## Directions for this task
Look through the data below for the line with "This proliferation is", and transcribe it exactly together with each line after it up to and including the line with "Lymphangioma is a". Give nothing else.

## Records
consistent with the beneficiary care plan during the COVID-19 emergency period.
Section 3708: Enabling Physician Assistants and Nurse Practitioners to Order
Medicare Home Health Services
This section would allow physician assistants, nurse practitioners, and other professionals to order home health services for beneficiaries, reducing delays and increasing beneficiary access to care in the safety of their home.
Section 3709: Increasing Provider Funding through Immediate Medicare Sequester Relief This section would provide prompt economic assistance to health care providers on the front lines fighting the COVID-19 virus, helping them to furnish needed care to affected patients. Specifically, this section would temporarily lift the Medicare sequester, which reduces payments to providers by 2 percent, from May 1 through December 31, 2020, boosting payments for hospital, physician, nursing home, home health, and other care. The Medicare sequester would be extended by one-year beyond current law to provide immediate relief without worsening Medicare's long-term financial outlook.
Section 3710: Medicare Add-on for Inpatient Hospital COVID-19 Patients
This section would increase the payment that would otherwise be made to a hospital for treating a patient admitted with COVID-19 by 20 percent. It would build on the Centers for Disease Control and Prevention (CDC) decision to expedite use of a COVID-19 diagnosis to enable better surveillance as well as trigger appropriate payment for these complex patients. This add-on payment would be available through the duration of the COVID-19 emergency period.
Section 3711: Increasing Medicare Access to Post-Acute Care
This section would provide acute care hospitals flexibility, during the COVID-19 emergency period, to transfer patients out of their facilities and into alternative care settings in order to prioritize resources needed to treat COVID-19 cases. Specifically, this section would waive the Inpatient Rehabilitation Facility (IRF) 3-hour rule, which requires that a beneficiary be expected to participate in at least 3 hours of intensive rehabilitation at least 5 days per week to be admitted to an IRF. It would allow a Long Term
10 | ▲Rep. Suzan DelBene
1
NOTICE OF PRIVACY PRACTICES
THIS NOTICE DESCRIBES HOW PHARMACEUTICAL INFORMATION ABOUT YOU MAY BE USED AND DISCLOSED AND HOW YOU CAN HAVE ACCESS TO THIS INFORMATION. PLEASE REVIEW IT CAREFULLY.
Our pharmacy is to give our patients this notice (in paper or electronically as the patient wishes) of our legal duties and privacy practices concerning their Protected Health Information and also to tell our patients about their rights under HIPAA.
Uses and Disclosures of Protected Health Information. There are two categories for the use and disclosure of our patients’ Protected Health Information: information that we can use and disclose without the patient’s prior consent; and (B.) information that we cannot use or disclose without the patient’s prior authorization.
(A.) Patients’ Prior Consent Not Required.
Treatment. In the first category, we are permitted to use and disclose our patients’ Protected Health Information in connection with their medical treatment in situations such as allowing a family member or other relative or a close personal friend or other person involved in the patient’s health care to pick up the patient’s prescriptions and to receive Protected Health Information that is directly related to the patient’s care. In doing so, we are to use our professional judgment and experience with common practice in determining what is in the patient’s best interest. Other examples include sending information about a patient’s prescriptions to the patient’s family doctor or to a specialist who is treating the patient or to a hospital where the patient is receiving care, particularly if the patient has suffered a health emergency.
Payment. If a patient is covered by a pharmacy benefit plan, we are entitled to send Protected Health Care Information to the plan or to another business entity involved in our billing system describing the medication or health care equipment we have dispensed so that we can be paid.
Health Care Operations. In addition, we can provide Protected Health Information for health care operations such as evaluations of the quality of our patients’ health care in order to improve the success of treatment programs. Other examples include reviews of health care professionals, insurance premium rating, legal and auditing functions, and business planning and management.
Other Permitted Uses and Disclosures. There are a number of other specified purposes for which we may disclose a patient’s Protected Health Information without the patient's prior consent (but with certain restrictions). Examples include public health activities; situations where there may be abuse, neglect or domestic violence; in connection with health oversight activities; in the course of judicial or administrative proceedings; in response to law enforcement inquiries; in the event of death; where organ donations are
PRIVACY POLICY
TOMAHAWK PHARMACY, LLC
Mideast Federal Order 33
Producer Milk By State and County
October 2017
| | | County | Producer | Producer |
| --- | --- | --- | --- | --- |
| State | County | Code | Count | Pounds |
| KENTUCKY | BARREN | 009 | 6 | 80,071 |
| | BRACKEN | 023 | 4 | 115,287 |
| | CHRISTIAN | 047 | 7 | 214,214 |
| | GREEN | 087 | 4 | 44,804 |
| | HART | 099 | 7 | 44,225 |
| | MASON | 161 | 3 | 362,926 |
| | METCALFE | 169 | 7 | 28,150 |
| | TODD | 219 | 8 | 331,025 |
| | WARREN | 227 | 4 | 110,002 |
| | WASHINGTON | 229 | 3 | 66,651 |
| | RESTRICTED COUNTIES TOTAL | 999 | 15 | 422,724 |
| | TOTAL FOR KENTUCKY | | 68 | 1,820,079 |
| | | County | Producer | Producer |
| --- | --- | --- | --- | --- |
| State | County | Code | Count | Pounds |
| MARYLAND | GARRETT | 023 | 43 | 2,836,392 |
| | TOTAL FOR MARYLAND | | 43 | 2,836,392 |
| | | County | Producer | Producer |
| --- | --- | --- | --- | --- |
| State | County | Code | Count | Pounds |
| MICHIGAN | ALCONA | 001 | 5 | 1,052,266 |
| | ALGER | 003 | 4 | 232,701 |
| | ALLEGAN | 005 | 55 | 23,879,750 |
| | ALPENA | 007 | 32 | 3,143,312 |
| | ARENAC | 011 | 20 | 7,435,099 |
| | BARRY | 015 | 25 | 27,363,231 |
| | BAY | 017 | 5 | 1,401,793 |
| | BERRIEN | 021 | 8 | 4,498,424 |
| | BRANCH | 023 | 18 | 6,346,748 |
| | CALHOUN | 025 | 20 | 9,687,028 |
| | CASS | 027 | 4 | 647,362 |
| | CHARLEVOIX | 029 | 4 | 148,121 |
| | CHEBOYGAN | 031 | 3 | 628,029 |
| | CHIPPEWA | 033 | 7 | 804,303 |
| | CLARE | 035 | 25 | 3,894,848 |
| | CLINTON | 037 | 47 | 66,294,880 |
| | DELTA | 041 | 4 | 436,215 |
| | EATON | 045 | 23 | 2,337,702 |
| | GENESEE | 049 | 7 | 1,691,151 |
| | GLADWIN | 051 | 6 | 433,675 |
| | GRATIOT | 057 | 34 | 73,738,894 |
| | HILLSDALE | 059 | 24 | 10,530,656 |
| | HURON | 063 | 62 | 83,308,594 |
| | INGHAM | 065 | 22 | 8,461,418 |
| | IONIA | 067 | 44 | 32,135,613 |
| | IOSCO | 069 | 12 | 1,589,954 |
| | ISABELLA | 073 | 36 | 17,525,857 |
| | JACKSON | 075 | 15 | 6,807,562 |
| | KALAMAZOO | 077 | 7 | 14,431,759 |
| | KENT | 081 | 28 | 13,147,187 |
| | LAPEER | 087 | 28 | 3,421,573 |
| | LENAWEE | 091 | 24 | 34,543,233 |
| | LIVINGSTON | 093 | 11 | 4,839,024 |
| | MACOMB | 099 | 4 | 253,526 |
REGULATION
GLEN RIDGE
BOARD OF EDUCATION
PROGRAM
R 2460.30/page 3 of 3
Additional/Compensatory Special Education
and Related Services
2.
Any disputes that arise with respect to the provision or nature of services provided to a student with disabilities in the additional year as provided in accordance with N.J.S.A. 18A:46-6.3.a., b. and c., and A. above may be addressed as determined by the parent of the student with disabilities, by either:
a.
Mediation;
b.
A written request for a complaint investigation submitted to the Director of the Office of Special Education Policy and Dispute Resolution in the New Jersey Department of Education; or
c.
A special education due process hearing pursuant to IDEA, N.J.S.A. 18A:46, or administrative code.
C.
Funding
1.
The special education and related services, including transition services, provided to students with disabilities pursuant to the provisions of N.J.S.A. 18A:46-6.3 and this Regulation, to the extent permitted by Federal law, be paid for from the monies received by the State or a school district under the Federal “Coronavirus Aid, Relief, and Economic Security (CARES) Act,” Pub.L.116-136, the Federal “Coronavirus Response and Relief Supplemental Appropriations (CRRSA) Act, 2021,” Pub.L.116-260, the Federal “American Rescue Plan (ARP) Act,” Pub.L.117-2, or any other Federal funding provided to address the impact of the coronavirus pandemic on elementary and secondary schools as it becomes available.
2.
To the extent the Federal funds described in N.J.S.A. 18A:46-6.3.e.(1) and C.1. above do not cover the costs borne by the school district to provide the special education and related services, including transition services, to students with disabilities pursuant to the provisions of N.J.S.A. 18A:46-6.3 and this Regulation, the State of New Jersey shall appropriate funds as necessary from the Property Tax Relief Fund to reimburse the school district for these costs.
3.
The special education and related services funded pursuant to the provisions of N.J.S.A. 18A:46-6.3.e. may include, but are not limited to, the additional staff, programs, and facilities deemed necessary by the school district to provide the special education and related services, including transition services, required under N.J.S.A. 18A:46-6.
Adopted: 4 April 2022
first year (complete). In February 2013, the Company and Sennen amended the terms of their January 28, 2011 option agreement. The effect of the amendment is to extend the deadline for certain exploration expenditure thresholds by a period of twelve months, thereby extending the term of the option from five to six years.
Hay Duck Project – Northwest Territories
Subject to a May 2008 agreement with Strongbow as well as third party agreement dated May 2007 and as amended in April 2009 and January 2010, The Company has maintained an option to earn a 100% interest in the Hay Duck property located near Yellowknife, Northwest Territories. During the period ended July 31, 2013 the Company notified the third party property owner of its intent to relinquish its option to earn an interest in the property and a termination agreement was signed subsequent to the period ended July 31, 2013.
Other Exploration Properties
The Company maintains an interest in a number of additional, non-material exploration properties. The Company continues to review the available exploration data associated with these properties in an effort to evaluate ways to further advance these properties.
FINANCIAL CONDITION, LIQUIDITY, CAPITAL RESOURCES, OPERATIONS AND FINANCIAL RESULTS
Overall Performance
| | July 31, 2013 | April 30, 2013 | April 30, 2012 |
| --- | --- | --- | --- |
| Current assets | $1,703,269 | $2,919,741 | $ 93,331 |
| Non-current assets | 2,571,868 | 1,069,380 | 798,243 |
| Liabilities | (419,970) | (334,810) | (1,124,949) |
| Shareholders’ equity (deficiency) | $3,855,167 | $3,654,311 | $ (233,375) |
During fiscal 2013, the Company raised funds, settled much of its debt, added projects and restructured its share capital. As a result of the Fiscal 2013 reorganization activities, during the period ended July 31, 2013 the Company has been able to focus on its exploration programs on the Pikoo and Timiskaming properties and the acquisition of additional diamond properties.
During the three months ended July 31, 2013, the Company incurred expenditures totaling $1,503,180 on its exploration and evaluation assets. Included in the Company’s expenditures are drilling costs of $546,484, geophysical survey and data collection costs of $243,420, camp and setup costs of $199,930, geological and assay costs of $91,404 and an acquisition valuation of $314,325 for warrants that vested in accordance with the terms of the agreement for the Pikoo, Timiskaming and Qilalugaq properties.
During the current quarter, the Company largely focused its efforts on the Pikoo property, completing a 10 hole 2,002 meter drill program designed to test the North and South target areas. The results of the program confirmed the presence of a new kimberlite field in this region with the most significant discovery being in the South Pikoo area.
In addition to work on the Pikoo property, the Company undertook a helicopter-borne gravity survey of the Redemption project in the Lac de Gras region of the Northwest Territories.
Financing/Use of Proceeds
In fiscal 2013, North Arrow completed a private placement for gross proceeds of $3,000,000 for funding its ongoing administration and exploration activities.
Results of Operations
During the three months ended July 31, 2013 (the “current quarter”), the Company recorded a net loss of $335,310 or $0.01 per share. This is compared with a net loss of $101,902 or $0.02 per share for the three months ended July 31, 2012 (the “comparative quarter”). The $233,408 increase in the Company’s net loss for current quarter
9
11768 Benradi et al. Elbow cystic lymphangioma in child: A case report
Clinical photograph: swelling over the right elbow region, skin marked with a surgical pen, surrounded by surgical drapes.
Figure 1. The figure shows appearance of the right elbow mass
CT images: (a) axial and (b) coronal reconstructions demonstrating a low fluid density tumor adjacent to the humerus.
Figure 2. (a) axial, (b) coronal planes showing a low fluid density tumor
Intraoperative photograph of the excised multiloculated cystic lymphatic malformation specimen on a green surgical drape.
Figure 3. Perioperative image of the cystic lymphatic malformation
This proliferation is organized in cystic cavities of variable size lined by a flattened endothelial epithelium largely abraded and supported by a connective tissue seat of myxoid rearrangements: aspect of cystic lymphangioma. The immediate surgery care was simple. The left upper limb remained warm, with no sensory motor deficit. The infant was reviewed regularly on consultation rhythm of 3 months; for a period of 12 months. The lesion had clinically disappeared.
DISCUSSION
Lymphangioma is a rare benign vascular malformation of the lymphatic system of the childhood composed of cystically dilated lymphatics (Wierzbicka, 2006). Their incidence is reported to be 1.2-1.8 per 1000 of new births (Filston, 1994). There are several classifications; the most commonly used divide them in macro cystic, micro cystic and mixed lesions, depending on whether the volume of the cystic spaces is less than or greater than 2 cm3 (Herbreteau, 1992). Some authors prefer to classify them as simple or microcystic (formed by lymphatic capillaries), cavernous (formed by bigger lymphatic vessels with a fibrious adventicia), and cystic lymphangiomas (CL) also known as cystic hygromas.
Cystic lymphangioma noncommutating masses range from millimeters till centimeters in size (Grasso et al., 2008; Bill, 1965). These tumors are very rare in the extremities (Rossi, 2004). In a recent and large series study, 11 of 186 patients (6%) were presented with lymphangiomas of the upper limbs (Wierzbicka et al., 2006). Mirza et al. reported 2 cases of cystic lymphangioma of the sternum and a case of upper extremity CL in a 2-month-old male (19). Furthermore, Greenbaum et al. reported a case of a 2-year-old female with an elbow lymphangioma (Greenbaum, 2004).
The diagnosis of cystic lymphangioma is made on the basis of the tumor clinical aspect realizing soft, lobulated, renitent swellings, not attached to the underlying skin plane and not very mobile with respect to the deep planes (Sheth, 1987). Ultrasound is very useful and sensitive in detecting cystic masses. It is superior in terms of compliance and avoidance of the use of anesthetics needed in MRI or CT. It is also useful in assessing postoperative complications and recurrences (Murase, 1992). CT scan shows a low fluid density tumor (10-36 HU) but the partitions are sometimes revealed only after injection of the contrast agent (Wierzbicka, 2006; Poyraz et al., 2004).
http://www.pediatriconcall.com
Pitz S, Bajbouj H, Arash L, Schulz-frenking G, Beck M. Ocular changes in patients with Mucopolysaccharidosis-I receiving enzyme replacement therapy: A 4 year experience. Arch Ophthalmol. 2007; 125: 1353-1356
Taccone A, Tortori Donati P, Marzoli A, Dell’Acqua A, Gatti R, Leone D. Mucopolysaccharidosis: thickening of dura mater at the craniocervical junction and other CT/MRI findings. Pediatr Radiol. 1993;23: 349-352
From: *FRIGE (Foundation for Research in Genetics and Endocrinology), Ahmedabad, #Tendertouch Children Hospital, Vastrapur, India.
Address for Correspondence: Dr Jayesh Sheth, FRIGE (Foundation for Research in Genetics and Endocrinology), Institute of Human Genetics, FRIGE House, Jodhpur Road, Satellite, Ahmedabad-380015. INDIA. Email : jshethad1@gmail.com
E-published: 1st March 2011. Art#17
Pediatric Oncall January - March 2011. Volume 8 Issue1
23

## Output
This proliferation is organized in cystic cavities of variable size lined by a flattened endothelial epithelium largely abraded and supported by a connective tissue seat of myxoid rearrangements: aspect of cystic lymphangioma. The immediate surgery care was simple. The left upper limb remained warm, with no sensory motor deficit. The infant was reviewed regularly on consultation rhythm of 3 months; for a period of 12 months. The lesion had clinically disappeared.
DISCUSSION
Lymphangioma is a rare benign vascular malformation of the lymphatic system of the childhood composed of cystically dilated lymphatics (Wierzbicka, 2006). Their incidence is reported to be 1.2-1.8 per 1000 of new births (Filston, 1994). There are several classifications; the most commonly used divide them in macro cystic, micro cystic and mixed lesions, depending on whether the volume of the cystic spaces is less than or greater than 2 cm3 (Herbreteau, 1992). Some authors prefer to classify them as simple or microcystic (formed by lymphatic capillaries), cavernous (formed by bigger lymphatic vessels with a fibrious adventicia), and cystic lymphangiomas (CL) also known as cystic hygromas.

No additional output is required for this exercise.